PROBLEM DETAILS:
Output a verbatim copy of the data, cut off after the line that contains "[749,95,844,109] the purpose".

Top of EXCERPTED DATA

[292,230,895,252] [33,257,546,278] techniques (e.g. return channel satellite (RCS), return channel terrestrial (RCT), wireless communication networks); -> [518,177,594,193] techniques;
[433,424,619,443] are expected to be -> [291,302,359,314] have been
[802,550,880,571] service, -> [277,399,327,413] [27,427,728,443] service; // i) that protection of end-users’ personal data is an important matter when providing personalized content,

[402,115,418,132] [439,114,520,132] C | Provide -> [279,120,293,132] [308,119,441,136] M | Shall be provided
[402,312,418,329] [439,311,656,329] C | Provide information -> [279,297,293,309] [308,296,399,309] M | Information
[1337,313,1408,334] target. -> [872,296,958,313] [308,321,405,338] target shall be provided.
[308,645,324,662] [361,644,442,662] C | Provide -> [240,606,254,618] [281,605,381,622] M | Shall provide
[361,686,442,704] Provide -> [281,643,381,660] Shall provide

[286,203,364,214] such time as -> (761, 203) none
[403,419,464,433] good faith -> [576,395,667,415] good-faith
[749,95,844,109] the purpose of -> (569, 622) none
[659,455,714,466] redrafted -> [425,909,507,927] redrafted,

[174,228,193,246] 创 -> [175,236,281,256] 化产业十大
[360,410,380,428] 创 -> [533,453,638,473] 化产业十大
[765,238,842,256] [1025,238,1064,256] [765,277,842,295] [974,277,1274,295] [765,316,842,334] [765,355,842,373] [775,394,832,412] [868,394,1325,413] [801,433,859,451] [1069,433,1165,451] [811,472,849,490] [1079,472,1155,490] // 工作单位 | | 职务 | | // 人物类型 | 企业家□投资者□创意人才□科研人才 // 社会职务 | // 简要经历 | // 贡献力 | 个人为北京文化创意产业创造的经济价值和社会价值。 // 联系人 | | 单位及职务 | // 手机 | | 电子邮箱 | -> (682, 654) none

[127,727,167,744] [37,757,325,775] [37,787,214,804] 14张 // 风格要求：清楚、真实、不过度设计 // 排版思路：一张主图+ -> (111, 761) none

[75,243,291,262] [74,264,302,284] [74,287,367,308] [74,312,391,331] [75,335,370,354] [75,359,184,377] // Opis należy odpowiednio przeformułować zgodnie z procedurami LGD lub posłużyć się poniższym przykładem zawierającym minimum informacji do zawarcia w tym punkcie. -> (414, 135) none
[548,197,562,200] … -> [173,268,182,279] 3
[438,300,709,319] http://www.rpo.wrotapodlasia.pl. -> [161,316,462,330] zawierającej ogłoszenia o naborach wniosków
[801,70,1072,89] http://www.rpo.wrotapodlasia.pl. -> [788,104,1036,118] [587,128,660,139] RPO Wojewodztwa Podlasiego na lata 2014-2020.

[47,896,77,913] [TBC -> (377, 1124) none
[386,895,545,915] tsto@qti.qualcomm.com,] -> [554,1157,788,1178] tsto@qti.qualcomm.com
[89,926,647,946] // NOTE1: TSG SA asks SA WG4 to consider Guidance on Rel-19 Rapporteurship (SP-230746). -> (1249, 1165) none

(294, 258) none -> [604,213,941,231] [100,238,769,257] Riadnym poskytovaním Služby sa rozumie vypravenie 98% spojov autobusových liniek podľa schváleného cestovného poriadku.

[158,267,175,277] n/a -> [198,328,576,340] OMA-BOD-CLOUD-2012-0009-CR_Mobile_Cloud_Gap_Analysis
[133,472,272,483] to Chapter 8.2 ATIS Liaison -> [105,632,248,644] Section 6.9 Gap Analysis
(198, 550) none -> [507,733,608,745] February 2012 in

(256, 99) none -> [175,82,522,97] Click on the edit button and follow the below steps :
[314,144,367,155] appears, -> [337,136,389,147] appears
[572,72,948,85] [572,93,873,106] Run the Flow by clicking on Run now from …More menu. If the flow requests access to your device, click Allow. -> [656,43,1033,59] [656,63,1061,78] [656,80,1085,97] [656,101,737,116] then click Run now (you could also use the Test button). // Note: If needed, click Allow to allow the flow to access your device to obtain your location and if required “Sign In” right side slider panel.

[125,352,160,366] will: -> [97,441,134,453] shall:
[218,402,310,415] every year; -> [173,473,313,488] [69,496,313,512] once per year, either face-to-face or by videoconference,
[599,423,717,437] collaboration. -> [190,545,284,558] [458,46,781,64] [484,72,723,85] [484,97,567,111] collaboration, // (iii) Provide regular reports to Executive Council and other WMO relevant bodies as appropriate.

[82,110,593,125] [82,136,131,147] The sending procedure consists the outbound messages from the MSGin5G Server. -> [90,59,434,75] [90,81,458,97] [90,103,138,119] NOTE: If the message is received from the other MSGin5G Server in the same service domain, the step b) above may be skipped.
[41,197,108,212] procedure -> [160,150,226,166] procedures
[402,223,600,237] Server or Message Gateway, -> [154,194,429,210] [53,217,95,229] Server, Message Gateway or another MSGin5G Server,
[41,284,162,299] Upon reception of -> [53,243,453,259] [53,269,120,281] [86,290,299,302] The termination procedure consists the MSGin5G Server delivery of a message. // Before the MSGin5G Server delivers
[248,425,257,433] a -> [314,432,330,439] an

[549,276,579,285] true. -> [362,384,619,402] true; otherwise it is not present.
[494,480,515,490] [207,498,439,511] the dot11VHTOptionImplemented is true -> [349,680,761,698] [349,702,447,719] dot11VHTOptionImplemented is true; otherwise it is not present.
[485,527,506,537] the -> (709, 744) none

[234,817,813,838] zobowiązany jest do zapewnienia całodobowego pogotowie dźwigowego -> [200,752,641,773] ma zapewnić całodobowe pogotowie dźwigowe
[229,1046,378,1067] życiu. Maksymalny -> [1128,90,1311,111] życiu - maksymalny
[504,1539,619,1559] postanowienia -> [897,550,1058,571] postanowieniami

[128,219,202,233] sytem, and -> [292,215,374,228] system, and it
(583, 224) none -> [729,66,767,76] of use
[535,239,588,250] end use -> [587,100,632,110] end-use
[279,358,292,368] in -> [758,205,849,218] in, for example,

Bottom of EXCERPTED DATA

TASK OUTPUT:
[292,230,895,252] [33,257,546,278] techniques (e.g. return channel satellite (RCS), return channel terrestrial (RCT), wireless communication networks); -> [518,177,594,193] techniques;
[433,424,619,443] are expected to be -> [291,302,359,314] have been
[802,550,880,571] service, -> [277,399,327,413] [27,427,728,443] service; // i) that protection of end-users’ personal data is an important matter when providing personalized content,

[402,115,418,132] [439,114,520,132] C | Provide -> [279,120,293,132] [308,119,441,136] M | Shall be provided
[402,312,418,329] [439,311,656,329] C | Provide information -> [279,297,293,309] [308,296,399,309] M | Information
[1337,313,1408,334] target. -> [872,296,958,313] [308,321,405,338] target shall be provided.
[308,645,324,662] [361,644,442,662] C | Provide -> [240,606,254,618] [281,605,381,622] M | Shall provide
[361,686,442,704] Provide -> [281,643,381,660] Shall provide

[286,203,364,214] such time as -> (761, 203) none
[403,419,464,433] good faith -> [576,395,667,415] good-faith
[749,95,844,109] the purpose of -> (569, 622) none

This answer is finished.